Google faces final ruling in search antitrust case
Alphabet’s Google is bracing for the outcome of a historic antitrust trial, as final arguments are delivered in Washington on Friday.
The US Department of Justice, or DOJ, backed by a coalition of states, is pushing for structural and behavioural remedies – including forcing Google to divest its Chrome browser – in a bid to restore competition in the online search market.
The trial, overseen by US district judge Amit Mehta, marks the most consequential antitrust case against a tech company in over two decades.
It follows a ruling last year that found Google illegally maintained a monopoly in search and search advertising.
The DOJ is now asking the court to go further and ban Google’s multibillion-dollar payments to Apple and other manufacturers to remain the default search engine on new devices, require it to share valuable search data, and, most dramatically, break up its browser and search business.
Google has pushed back, arguing that the remedies proposed by the government far exceed what is legally justified.
The company maintains that forcing it to hand over proprietary data or divest from Chrome would effectively gift its technology to competitors.
Judge Meta is expected to rule on the proposed remedies by August.
AI firms could benefit from search shake-up
One of the firms eyeing the potential fallout is OpenAI, whose ChatGPT product head, Nick Turley, told the court that the company would be interested in acquiring Chrome if it were spun off.
Turley added: “OpenAI would also benefit from access to Google’s search data, which would help it make responses to user inquiries more accurate and up to date”.
The rise of AI-driven platforms like ChatGPT and Perplexity has already begun to challenge Google’s long standing dominance in how people find information online.

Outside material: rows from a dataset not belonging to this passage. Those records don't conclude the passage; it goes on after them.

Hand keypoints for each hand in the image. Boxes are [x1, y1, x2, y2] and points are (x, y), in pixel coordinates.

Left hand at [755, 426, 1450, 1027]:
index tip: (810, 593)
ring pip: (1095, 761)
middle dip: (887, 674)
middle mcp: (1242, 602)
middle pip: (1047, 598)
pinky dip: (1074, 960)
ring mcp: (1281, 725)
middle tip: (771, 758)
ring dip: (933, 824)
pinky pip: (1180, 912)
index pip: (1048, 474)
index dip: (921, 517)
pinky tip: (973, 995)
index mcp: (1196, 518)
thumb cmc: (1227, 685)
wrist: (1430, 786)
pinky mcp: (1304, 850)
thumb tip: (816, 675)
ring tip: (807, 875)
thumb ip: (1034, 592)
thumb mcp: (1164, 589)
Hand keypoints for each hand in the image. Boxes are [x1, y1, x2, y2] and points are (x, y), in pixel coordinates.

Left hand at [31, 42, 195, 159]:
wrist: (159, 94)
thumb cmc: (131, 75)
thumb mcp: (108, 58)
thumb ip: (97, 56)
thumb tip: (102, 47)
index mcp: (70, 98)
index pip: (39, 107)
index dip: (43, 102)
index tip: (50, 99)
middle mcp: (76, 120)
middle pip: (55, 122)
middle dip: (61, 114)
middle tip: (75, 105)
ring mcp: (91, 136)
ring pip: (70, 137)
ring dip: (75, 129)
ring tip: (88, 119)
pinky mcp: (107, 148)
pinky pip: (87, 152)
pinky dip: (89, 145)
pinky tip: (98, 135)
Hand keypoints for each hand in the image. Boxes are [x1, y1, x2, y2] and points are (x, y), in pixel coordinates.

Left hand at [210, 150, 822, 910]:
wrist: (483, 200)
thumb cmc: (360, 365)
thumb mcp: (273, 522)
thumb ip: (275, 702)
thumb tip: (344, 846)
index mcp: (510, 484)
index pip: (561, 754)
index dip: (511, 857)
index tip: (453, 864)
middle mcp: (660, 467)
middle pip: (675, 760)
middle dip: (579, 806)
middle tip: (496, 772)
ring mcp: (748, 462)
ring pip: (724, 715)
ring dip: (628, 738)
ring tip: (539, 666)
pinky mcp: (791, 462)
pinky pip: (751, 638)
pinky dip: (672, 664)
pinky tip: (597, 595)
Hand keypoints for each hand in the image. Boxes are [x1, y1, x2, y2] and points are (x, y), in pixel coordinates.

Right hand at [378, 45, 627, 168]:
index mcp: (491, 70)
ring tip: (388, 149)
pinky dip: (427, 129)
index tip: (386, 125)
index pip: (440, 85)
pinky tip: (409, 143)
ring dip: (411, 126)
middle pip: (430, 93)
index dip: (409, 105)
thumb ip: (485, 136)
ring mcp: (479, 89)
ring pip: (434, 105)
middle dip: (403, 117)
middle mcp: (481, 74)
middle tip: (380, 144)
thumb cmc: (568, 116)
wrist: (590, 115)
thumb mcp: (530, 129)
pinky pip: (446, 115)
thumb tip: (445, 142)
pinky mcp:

The trial’s outcome could further shift that dynamic, giving AI firms access to critical infrastructure and datasets that have so far remained tightly controlled.
The conclusion of the antitrust trial comes just weeks after Google agreed to pay $1.38bn to settle two major lawsuits with the state of Texas over privacy violations and anti-competitive conduct.
The cases accused Google of covertly collecting biometric data and tracking user locations even after location services were turned off.
The Texas settlement, the largest Google has agreed to in a data privacy case, adds to mounting legal pressure on the tech giant.
Regulators across the US and Europe are intensifying scrutiny of Big Tech’s dominance in key markets, from search to digital advertising and emerging AI tools.
The DOJ’s case is part of a broader trend toward reasserting competitive checks on platform power.
A ruling requiring Chrome’s sale would be a rare instance of structural separation in modern antitrust enforcement – and a potential inflection point in how search and browser markets are operating in the AI era.